Tout ce qu’il faut savoir sur le deuil collectif


Après le choc brutal des attentats à Paris, le besoin de faire face à ses émotions et de manifester sa solidarité avec les proches des victimes peut prendre le dessus. Mais chaque personne réagit à sa façon.

recueillement Quand un événement tragique comme celui du 13 novembre 2015 frappe une ville, voire un pays entier, c’est toute la population qui sent le besoin d’exprimer sa douleur.
La Mairie de Paris a mis en place une cellule psychologique pour les victimes et les familles touchées avec un numéro unique (3975) et le ministère de l’Education nationale a annoncé le déploiement de cette même cellule dans les établissements scolaires d’Ile-de-France.
Cette démarche a pour objectif d’aider les victimes et les témoins à surmonter les premiers symptômes de stress post-traumatique. Mais qu’en est-il des autres personnes ?
Comme en témoignent les files d’attente devant les centres de don du sang, de nombreux Français ont envie d’aider et de se sentir utiles.

Lors d’un deuil collectif, de nombreuses émotions peuvent faire surface : colère, peur, sidération, terreur, perte des repères…
Mais d’après la psychologue et psychanalyste Patricia Mozdan, "le deuil national est quelque chose qui fait écho à chacun d’entre nous."
La collectivité est tellement multiple qu’elle ne peut pas vivre ce moment de la même façon. On peut se sentir concerné de près ou de loin et avoir du mal à surmonter les événements, ou bien avoir vécu soi-même un deuil difficile qui va remonter à la surface.

Des réactions variées

"Le rapport à la mort est très personnel", rappelle-t-elle. Au cours de ses consultations depuis le soir des attentats à Paris, la spécialiste a remarqué plusieurs types de comportements :

  • Une réaction neutre, résignée. La personne est triste et partage la souffrance générale, mais se dit qu’elle n’y est pour rien et qu’elle ne peut que continuer à vivre.

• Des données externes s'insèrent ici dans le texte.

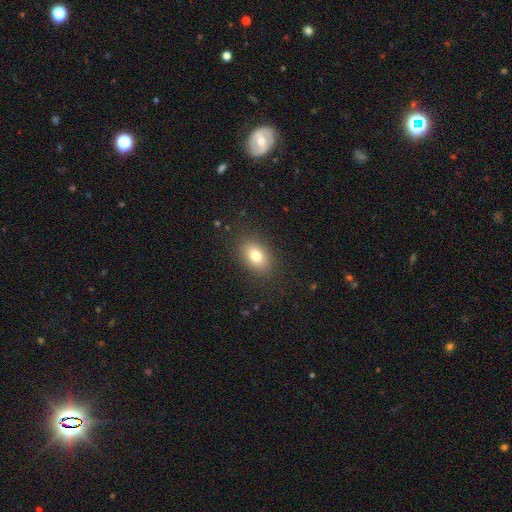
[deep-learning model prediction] Smooth or featured? smooth (79%)
How rounded? in between (82%)
Merging? none (86%)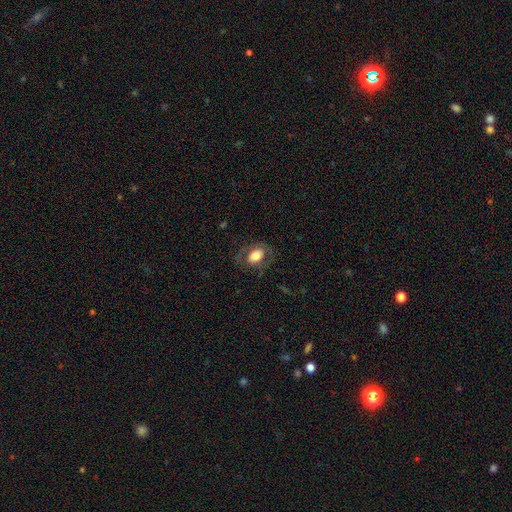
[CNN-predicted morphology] A smooth galaxy with no disk features (63%) that is in between round and cigar-shaped (81%).

Vote fractions:
- Smooth or featured? smooth: 63% / featured or disk: 29% / star or artifact: 8%
- How rounded? in between: 81% / round: 17% / cigar-shaped: 1%
- Merging? none: 69% / minor disturbance: 17% / major disturbance: 13% / merger: 1%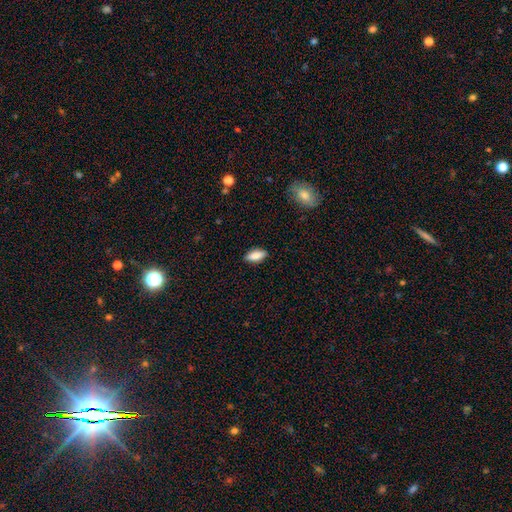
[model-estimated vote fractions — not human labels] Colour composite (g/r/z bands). It shows a smooth galaxy with no disk features (84%) that is in between round and cigar-shaped (80%). Merging: none (88%).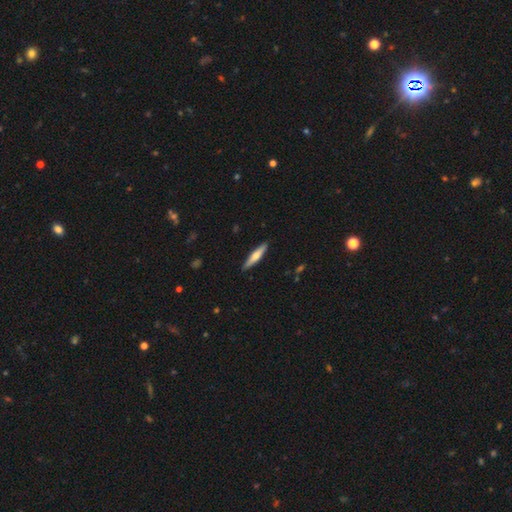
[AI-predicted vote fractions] Overall: smooth (50%; featured or disk 45%). How rounded: cigar-shaped (87%). Merging: none (89%).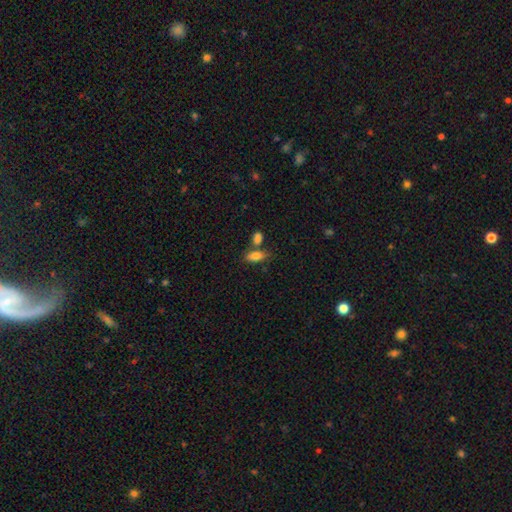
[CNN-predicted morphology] Smooth or featured?
  - smooth: 80% *
  - featured or disk: 12%
  - star or artifact: 8%
How rounded?
  - in between: 81% *
  - cigar-shaped: 14%
  - round: 4%
Merging?
  - none: 57% *
  - merger: 25%
  - minor disturbance: 13%
  - major disturbance: 4%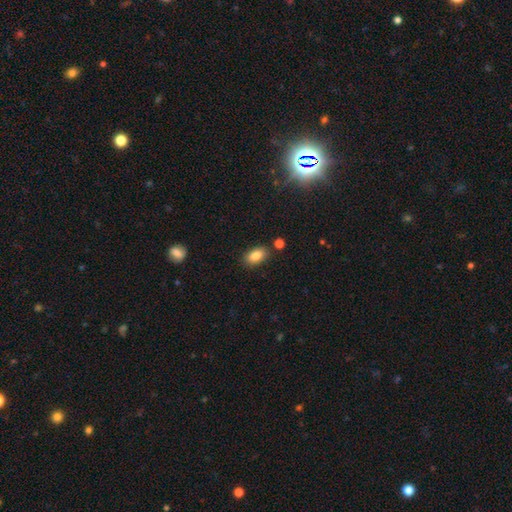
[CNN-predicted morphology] Smooth or featured?
  - smooth: 85% *
  - star or artifact: 9%
  - featured or disk: 6%
How rounded?
  - in between: 90% *
  - round: 7%
  - cigar-shaped: 3%
Merging?
  - none: 83% *
  - minor disturbance: 10%
  - merger: 4%
  - major disturbance: 3%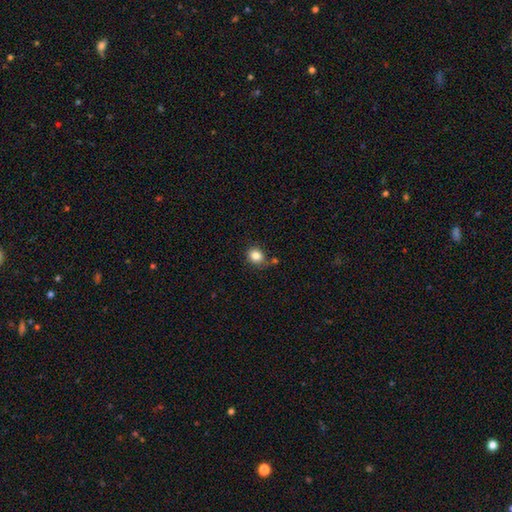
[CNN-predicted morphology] smooth_or_featured: smooth (p=0.84) [alt: star or artifact p=0.10]
how_rounded: round (p=0.65) [alt: in between p=0.34]
merging: none (p=0.70) [alt: minor disturbance p=0.17]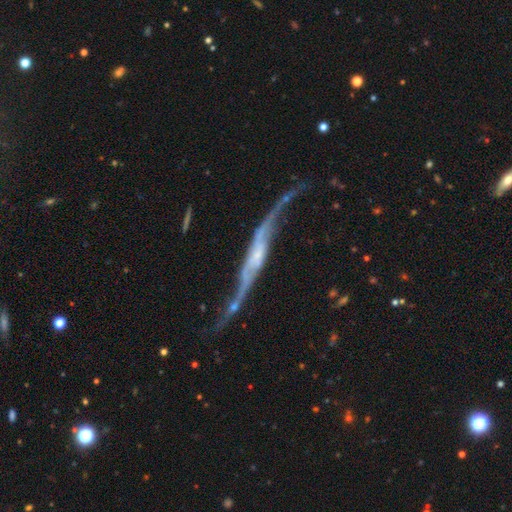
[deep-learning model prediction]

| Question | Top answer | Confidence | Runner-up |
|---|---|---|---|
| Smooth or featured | featured or disk | 86% | smooth (8%) |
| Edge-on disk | yes | 54% | no (46%) |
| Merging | none | 50% | minor disturbance (23%) |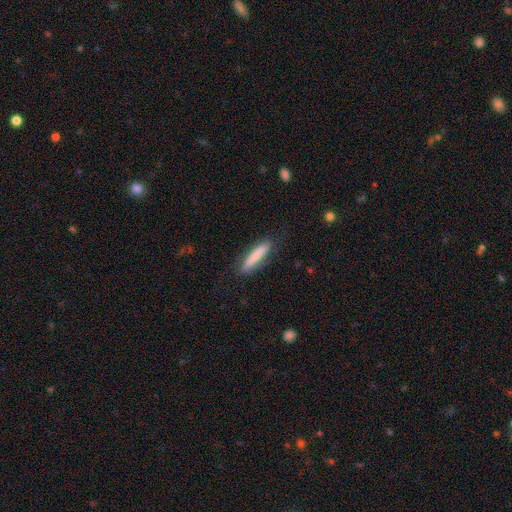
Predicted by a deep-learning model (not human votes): Smooth or featured: smooth — 77% (featured or disk — 17%)
How rounded: cigar-shaped — 85% (in between — 13%)
Merging: none — 82% (minor disturbance — 13%)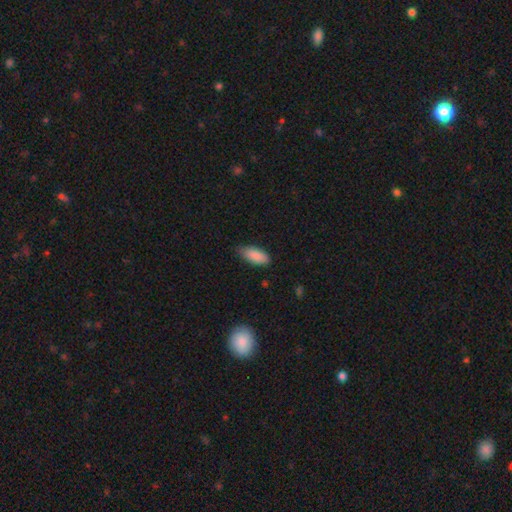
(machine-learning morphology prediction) type=smooth (88%); roundness=in between (84%); merging=none (73%).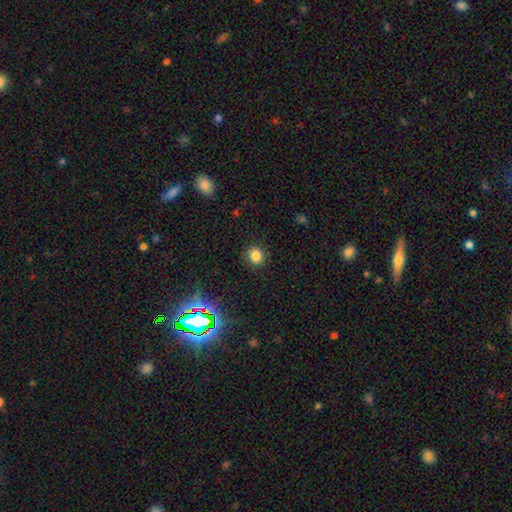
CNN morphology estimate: The model was most divided on "how rounded": round: 76%, in between: 23%, cigar-shaped: 1%. More confident: merging — none (88%); smooth or featured — smooth (81%).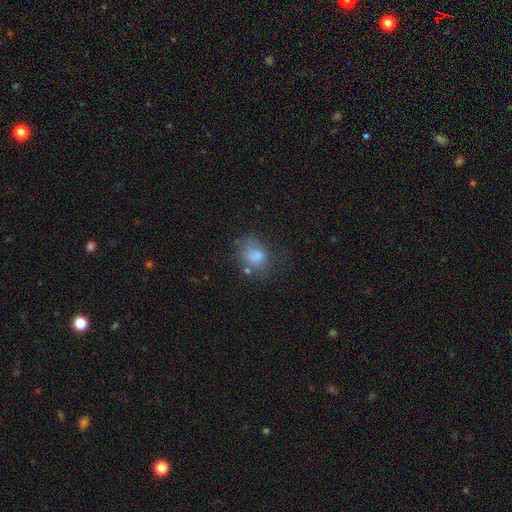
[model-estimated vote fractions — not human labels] Smooth or featured? smooth (73%)
How rounded? round (51%)
Merging? none (52%)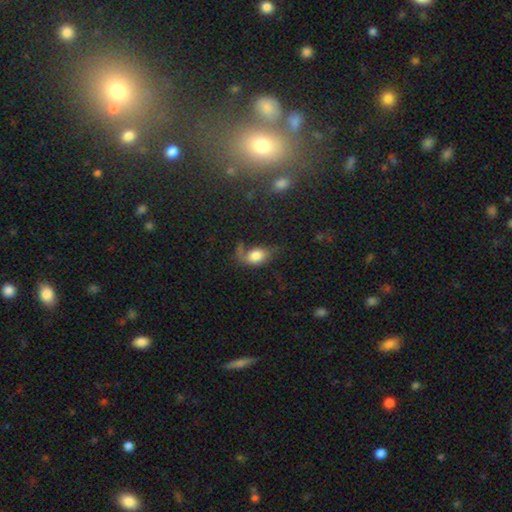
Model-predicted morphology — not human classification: smooth-or-featured: smooth: 71% | featured or disk: 19% | star or artifact: 9%
  how-rounded: in between: 79% | round: 19% | cigar-shaped: 3%
  merging: none: 33% | major disturbance: 31% | minor disturbance: 29% | merger: 7%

Elle passe donc par une phase d’acceptation et de reconstruction d’elle-même.

  • Une réaction de paranoïa, qui exprime une envie de contrôle plus qu’une peur. Ce sont les personnes qui déclarent ne plus vouloir sortir, ne plus vouloir rien faire, et imposent parfois cette volonté à leurs proches. Il n’existe pas vraiment de solution face à cette réaction, car les personnes en question pensent savoir ce que d’autres ne savent pas, et elles profitent de ce "pouvoir" pour entretenir une paranoïa collective et pour contrôler leur entourage.

  • Une réaction de tristesse et de nostalgie, chez les personnes qui pleurent sur un temps révolu. La mort et la violence réveillent quelque chose en elles et les touchent particulièrement.

  • Une réaction de colère, chez des personnes qui n’ont pas l’habitude de s’énerver. Elles peuvent tout d’un coup devenir très grossières et sortir de leurs gonds en s’adressant à un agresseur comme s’il était devant eux et donnent l’impression d’être capables de "partir en guerre", de partir à l’assaut. C’est leur façon d’affronter les événements.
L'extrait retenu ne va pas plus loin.